Calculate concentration, absorbance, or molar absorptivity using Beer-Lambert law (A = εlc). Includes nucleic acid quantification and common chromophore database.
Load example Beer-Lambert data to see the full workflow
When to use
Determine analyte concentration from a known absorbance reading and extinction coefficient
Predict expected absorbance before running a spectrophotometry experiment
Look up molar absorptivity values for common chromophores, dyes, and proteins
Quantify DNA or RNA concentration from A260/A280 readings
Batch-convert absorbance readings at multiple wavelengths to concentrations
Do not use for
For turbid or scattering samples without prior clarification — absorbance includes apparent scatter
When absorbance exceeds 2.0 — dilute first and re-measure
As a substitute for a validated standard curve in regulated assays
Always blank your spectrophotometer with the correct solvent
The blank must match the sample matrix (solvent, buffer, cuvette type). A mismatched blank introduces systematic offset in every reading. For nucleic acids, blank with the elution buffer, not water.

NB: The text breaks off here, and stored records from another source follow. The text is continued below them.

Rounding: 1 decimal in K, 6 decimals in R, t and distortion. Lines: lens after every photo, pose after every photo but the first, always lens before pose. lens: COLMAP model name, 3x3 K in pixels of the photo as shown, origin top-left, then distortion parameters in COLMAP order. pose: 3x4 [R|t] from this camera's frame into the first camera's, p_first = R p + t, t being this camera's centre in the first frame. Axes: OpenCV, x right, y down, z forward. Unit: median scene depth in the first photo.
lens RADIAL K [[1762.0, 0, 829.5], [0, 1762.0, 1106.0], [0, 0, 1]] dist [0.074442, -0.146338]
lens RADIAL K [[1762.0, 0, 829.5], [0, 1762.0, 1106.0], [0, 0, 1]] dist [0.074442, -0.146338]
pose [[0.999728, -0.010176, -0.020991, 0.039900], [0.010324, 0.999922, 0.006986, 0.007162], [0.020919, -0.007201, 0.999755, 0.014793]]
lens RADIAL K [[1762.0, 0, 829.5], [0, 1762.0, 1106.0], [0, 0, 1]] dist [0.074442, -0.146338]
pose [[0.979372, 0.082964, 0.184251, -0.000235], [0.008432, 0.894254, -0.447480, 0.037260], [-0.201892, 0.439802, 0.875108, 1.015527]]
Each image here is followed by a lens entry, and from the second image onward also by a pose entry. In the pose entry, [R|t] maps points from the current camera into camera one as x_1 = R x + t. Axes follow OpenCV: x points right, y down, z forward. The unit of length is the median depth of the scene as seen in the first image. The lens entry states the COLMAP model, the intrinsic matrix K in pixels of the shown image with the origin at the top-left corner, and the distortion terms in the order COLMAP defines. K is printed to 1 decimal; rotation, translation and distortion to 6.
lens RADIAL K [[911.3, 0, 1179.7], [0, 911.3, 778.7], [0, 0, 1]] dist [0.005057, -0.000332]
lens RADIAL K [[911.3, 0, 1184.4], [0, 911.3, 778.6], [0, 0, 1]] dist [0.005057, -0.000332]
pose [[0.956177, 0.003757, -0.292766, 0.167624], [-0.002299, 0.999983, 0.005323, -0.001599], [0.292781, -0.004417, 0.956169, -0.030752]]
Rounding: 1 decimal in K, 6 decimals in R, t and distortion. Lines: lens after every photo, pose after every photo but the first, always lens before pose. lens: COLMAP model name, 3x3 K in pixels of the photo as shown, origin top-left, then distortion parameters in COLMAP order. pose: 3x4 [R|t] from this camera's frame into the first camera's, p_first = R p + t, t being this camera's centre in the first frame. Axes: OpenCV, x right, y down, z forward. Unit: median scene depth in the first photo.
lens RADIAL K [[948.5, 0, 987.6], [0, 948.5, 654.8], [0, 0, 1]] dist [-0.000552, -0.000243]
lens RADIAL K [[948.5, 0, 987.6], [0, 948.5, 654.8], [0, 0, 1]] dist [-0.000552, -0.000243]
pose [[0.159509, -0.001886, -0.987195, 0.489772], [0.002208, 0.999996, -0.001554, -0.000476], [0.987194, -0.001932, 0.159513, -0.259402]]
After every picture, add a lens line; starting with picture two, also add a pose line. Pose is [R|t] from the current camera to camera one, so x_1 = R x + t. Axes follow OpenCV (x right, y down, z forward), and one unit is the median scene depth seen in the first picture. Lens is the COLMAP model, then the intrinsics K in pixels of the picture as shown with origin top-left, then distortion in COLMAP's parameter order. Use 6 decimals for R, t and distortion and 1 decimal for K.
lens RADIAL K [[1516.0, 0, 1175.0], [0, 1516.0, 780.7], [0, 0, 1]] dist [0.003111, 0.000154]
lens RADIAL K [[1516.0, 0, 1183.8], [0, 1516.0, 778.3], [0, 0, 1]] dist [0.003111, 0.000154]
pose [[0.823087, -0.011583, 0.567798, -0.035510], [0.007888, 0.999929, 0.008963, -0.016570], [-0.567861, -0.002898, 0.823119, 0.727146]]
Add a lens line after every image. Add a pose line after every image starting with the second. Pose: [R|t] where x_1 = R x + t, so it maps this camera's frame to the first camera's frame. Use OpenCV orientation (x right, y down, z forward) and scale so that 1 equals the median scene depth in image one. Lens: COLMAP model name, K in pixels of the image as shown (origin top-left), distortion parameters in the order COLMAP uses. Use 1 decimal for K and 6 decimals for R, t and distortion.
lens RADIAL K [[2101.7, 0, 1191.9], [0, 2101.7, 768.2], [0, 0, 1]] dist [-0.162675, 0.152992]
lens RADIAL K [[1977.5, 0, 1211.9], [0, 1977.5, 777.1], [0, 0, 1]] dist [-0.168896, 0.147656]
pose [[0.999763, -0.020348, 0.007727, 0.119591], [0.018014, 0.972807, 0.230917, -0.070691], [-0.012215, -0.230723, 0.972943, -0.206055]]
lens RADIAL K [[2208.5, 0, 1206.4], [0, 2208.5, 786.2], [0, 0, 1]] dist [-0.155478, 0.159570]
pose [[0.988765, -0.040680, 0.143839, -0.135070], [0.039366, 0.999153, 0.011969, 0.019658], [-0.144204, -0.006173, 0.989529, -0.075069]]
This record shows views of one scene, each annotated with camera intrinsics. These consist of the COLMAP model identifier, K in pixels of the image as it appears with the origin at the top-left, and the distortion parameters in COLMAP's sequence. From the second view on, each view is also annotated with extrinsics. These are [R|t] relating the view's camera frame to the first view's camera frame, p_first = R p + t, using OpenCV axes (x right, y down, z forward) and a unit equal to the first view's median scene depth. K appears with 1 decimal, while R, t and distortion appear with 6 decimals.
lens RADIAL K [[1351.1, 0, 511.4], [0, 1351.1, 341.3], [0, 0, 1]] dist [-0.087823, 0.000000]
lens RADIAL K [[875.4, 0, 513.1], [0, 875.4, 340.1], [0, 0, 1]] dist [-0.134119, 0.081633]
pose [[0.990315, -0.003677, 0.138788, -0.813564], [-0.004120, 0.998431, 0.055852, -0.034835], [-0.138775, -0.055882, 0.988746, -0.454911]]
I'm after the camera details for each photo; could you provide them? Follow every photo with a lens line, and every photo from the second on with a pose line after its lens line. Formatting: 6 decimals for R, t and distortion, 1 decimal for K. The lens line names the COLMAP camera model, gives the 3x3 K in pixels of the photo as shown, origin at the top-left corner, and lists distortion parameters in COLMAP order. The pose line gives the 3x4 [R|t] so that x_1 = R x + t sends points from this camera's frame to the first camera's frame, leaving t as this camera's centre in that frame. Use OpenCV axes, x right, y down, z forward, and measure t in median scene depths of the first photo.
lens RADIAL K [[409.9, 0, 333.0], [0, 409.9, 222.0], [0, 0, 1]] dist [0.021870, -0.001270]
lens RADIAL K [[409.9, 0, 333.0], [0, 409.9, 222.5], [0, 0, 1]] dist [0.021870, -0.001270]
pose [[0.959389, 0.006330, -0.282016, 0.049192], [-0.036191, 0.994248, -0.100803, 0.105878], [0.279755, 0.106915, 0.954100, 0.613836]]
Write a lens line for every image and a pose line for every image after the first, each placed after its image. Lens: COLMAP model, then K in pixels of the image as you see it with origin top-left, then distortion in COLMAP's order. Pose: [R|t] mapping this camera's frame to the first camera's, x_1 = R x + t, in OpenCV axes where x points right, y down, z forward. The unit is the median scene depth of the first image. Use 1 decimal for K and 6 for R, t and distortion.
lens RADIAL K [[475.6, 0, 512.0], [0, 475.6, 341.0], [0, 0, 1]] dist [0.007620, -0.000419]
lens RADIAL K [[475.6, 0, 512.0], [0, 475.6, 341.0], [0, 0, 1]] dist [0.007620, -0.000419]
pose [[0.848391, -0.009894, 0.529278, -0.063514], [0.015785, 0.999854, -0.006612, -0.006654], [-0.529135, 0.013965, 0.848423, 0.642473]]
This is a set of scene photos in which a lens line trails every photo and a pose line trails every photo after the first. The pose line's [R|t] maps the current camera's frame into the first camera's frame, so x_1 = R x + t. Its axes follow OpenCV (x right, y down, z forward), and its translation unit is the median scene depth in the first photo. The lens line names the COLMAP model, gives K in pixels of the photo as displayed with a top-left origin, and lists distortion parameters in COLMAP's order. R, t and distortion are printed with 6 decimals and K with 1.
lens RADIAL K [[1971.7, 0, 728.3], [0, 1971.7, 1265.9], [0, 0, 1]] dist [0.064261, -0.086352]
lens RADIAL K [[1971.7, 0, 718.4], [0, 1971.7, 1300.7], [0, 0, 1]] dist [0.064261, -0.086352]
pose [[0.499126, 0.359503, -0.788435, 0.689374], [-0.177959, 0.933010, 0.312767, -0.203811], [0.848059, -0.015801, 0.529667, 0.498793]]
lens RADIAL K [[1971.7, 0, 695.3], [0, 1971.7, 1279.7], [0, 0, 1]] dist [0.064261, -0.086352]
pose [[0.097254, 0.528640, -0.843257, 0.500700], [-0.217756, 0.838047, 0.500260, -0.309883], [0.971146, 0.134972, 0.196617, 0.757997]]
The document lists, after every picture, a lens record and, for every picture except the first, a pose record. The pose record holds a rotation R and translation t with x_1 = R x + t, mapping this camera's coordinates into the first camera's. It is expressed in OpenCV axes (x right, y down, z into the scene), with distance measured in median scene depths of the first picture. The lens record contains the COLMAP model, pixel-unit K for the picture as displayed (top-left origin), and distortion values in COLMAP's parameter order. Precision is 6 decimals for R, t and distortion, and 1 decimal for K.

Extinction coefficients are wavelength- and solvent-specific
Literature ε values are measured at a specific wavelength in a specific solvent. Using an ε measured in water for a sample in DMSO, or at 280 nm instead of 260 nm, will give incorrect concentrations.
Path length is NOT always 1 cm
Microvolume instruments like NanoDrop use 0.05–1 mm path lengths. Microplate readers have variable path lengths depending on well volume. Always verify and enter the actual path length.
The A260/A280 ratio is not a purity assay
While A260/A280 ≈ 1.8 suggests pure DNA, contamination with co-absorbing substances at both wavelengths (e.g., some phenolic compounds) can yield a “normal” ratio. Gel electrophoresis or fluorometric quantification provides better purity assessment.
1
Method
Direct algebraic solution of the Beer-Lambert equation (A=εlc). Nucleic acid quantification uses consensus conversion factors (dsDNA: 50 µg/mL per A260, ssDNA: 33, RNA: 40). Extinction coefficients sourced from primary literature and standard biochemistry references.
2
Validated
Last validated 2026-04-05. Calculations are designed for planning and documentation support; verify procurement decisions against manufacturer specifications or institutional SOPs.
3
How to cite
How to Cite
ConductScience Beer-Lambert Calculator (v1.0). ConductScience, Inc. 2026. Available at: https://conductscience.com/tools/beer-lambert-calculator
Beer A. Bestimmung der Absorption des rothen Lichts in farbigen Flüssigkeiten. Ann Phys. 1852;162(5):78–88.
The Beer-Lambert law relates the attenuation of light to the properties of the material through which it travels:
A=ε×l×c
Where:
• A = Absorbance (unitless, also called optical density)
• ε = Molar absorptivity (L⋅mol−1⋅cm−1)
• l = Path length through the sample (cm)
• c = Molar concentration (mol/L)
Absorbance is defined as A = –log₁₀(T), where T is transmittance (I/I₀). This means A = 1 corresponds to 10% transmittance, and A = 2 corresponds to 1% transmittance. The linear relationship holds for dilute, homogeneous solutions of non-interacting chromophores.
Common Pitfalls in Spectrophotometry
Several factors can cause deviations from Beer-Lambert linearity:
• High concentration: Molecular interactions and aggregation change the effective ε
• Stray light: Instrument imperfections add a constant signal, compressing high-absorbance readings
• Scattering: Turbid samples scatter light, mimicking absorbance
• Chemical equilibria: pH-dependent speciation can shift with concentration (e.g., indicator dyes)
• Fluorescence: Re-emitted photons reach the detector, reducing apparent absorbance
• Wrong wavelength: Measuring off-peak reduces sensitivity and may introduce nonlinearity
Best practice: run a standard curve at your exact conditions and verify linearity before quantifying unknowns.